The main difference lies in the fact that the Portuguese GAAR expressly tackles “constructions or series of constructions”, as opposed to the Angolan GAAR, which mentions “actions that have been carried out”, so one may argue that the Portuguese GAAR wording is most suitable to approach any type of behaviour by the taxpayer, regardless of its nature, as well as step-by-step transactions.

Therefore, it is clear in the Portuguese law that the core of the GAAR’s substantial requirement lies in the economic element (“a construction”), while the Angolan law is based on a legal element (“an act or an action”). The Portuguese GAAR is based on the principle of substance over form, which means that regardless of the act or business and the cause, in Portugal, the tax authorities will never be restricted by a particular legal classification. Thus, a given legal act can be taxed according to what its true economic reality corresponds to.
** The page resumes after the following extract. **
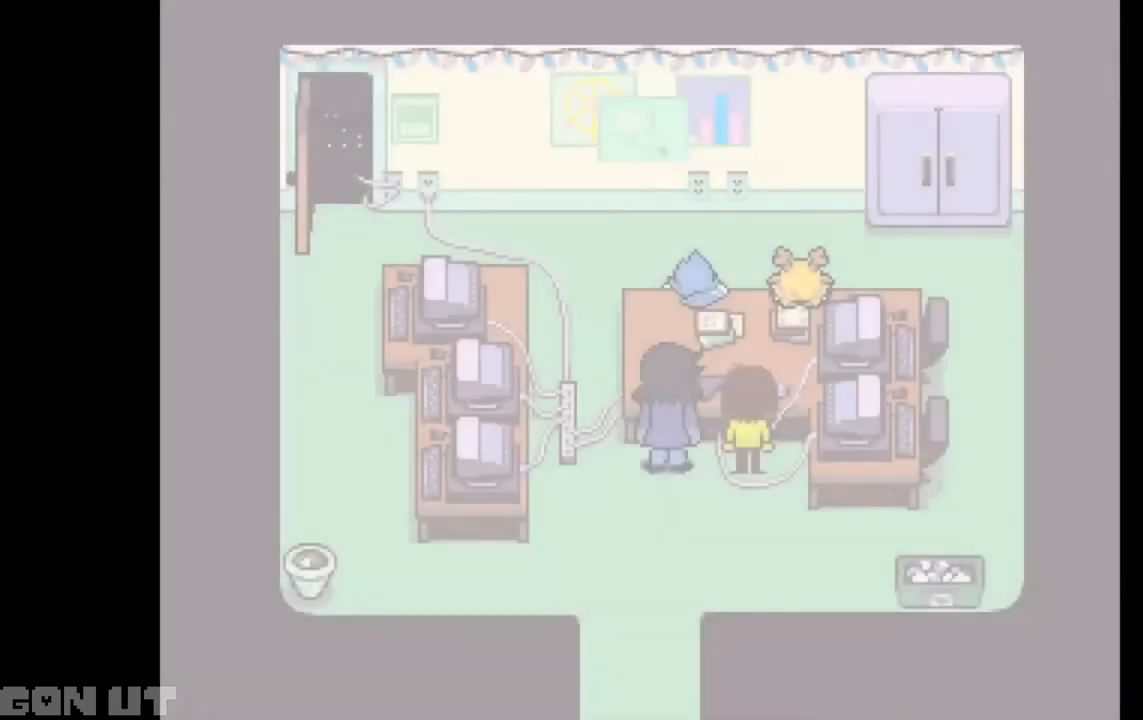
{"keys": ["c"], "events": []}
This being said, the authors take the view that the current wording of the Angolan GAAR may have similarities to elements of the previous and the current wording of the Portuguese GAAR.

The application of the Angolan GAAR is in a very incipient and still ‘legally restricted’ phase. Nonetheless, it is not expected that the application of the Angolan GAAR will diverge from the best practices adopted around the world in matters related to BEPS, since Angola has been a member of the BEPS project since 2016. Many OECD member countries – such as Portugal – have shifted their approach to focus more on the economic reality behind the actions and not so much on the legal actions that are carried out, seeking to clarify the interpretation of the GAAR, and standardise and simplify its application. Regarding this matter, Angola still has a long way to go.

Nevertheless, given the very proactive approach of the Angolan General Tax Authority (AGT) during recent times, the authors believe that in the event of application of the GAAR, the AGT may resort to the fact that the wording of the GAAR mentions “actions”, as a plural, and may consider that it is not bound to look solely at one act or arrangement as opposed to a whole transaction, even if it is carried out in the steps as mentioned above and reflects some kind of abuse of legal forms.

Final thoughts on the Portuguese and Angolan GAARs

All in all, despite their similarities, the Portuguese and the Angolan GAARs are not quite the same; however, their application may, in the authors’ understanding, be subject to the same principles and arguments, as the Angolan GAAR successfully sets forth:

  • A means element – acts that have been carried out, under any circumstances;

  • A final purpose element – acts carried out with the aim of obtaining a tax advantage;

  • An intellectual element – the acts have been carried out for the purpose, or one of the main purposes, of obtaining a tax advantage;

  • A legal element – the GAAR is only applied to cases where the legislator’s intention is clear to tax a certain fact; and

  • A penalty element – the ineffectiveness of legal acts or arrangements, as well as the fact that their effects are disregarded for tax purposes and there is a reconstruction of the acts of identical economic substance and taxation in accordance with the applicable tax legislation.

The challenge ahead will be to ascertain what the AGT’s position will be regarding the criteria and grounds for the application of Angola’s GAAR.